For Nathan Barley fans: You shouldn't really have too much trouble with the Death Note references. I tried to make it pretty easy to understand in the context of the story. There will be a few notes at the end.

For Death Note fans (on the off chance any of them read this): Er, I think the only thing I can say is this is Jones. As I said on Twitter earlier today, he basically looks like an Obata character come to life. XD He reminds me of Matt in some ways, actually. I think I like Matt and I like Jones for pretty similar reasons.



The Secret of Sound

1.

His earliest memories were of music. The young piano teacher who lived in the downstairs flat would practice early in the morning, and he'd wake up to the sound of it. Once, his mother asked her to watch him for an hour and she played for him, while he laid his ear against the side of the instrument to feel the vibrations. While she was in the kitchen making tea he piled up two boxes to climb on so that he could reach inside the piano, and tugged at the strings, trying to figure out where the noises came from.

After his mother died there wasn't much music for awhile, so he learned to find it in unexpected places. The hum of a television set. The beeping of cars in the street. The thumping of kids' shoes on the steps going up to the dormitories. The sound the metal bars of his bed frame when he pinged his fingers against them while he was trying to fall asleep -- the many, many hours while he tried to fall asleep.

His quest to figure out where sounds came from led him into trouble more often than not. He took things apart, things he wasn't supposed to take apart because they were precious.
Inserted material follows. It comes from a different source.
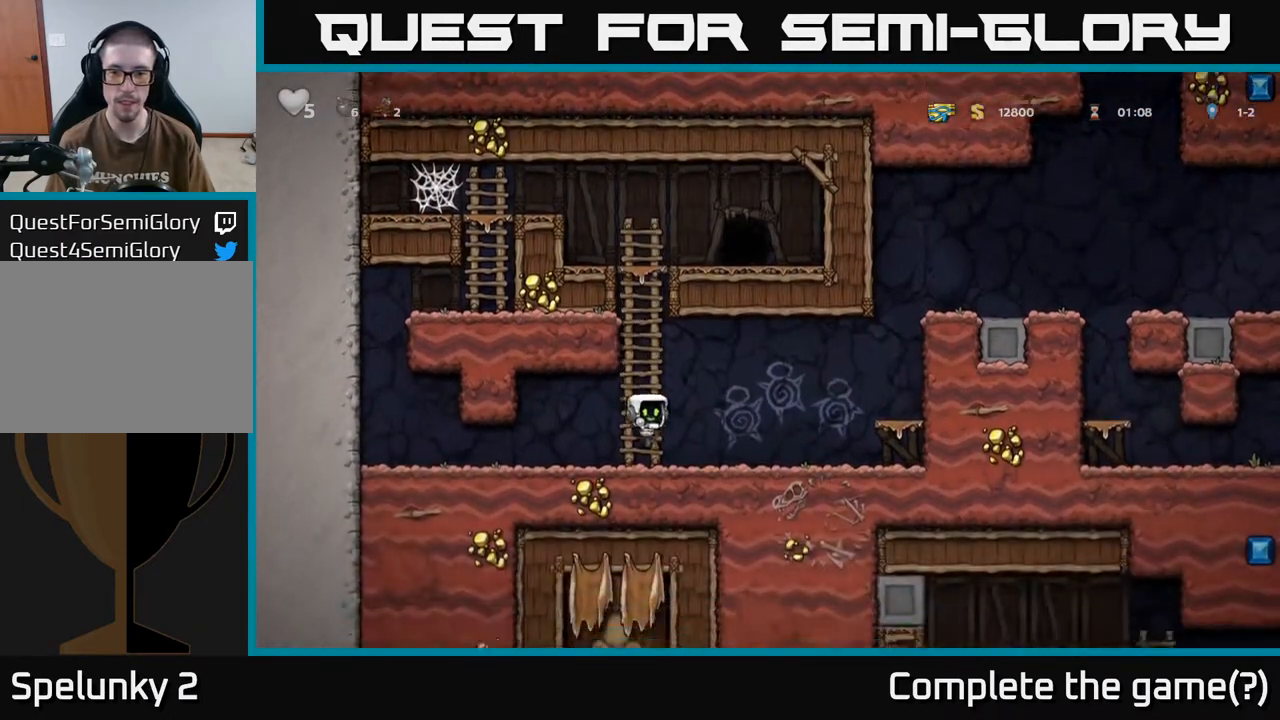
{"buttons": ["DPAD_RIGHT"], "left_stick": "center", "right_stick": "center", "events": [[133, "A", "down"], [350, "A", "up"]]}
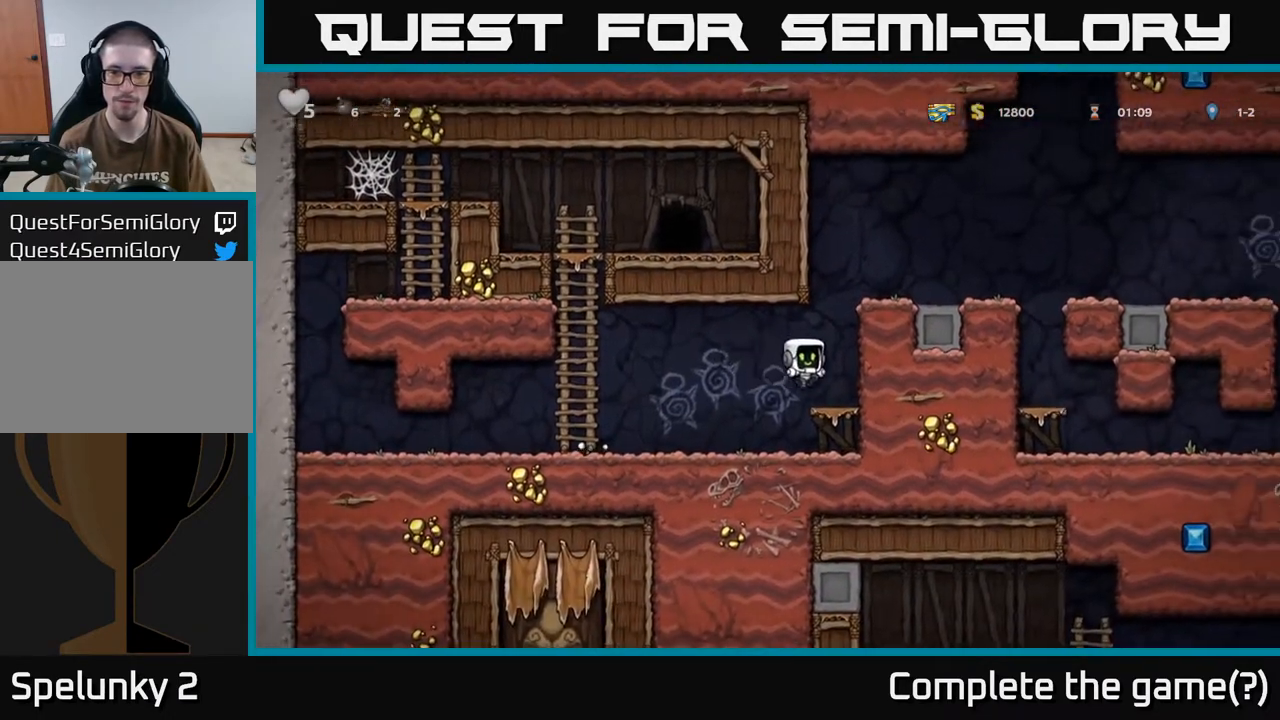
{"buttons": ["A", "DPAD_RIGHT"], "left_stick": "center", "right_stick": "center", "events": [[100, "A", "down"], [250, "A", "up"], [467, "A", "down"]]}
And when they were in pieces, he still didn't have any answers. They'd lost their magic. The sounds had died.

The people who ran the place he lived in didn't like him doing it, either. "You're going to hurt yourself," they told him. "You're going to get electrocuted!" He did get shocked a couple of times, not too badly, but he didn't mind. They were the only ones who cared. In desperation, they gave him educational science kits for kids - "Build a Battery out of a Potato!" and that sort of thing - but he assembled them and got bored and moved on.

One day, a man visited the orphanage. The man spoke with the adults and watched the children. Late in the day the man came over and watched him quietly, while he unsuccessfully tried to pry off the back of a toy robot he'd stolen from another boy's bed.

"Do you like breaking things?" the man asked.

"No."

"Then why do you take them apart?"

He shrugged. Then he said, "Because I want to find out how they work. So I can make stuff too."

"Your teachers say you don't do very well at school. Except for mathematics."

"It's all boring. Even the numbers are boring."

The man nodded slowly. He reached into the inside pocket of his coat and took out a flat box, and from it he selected a tiny screwdriver, which he handed over. "I run an orphanage. It's not much like this one. You might like it better there."

The back of the robot came free, revealing a mass of electronic guts. "What's so different about it?"

"The other children there want to know how things work, too, and we try to help them figure these things out."

"Why?"

"Because they're special. You're special, too. You're destined for something great."

He turned the robot on. It sparked and fizzed and fell over, broken.

"Would you like to come and live there?"

Cradling the broken robot in his hands, he remained silent for a minute. "Is there music there?"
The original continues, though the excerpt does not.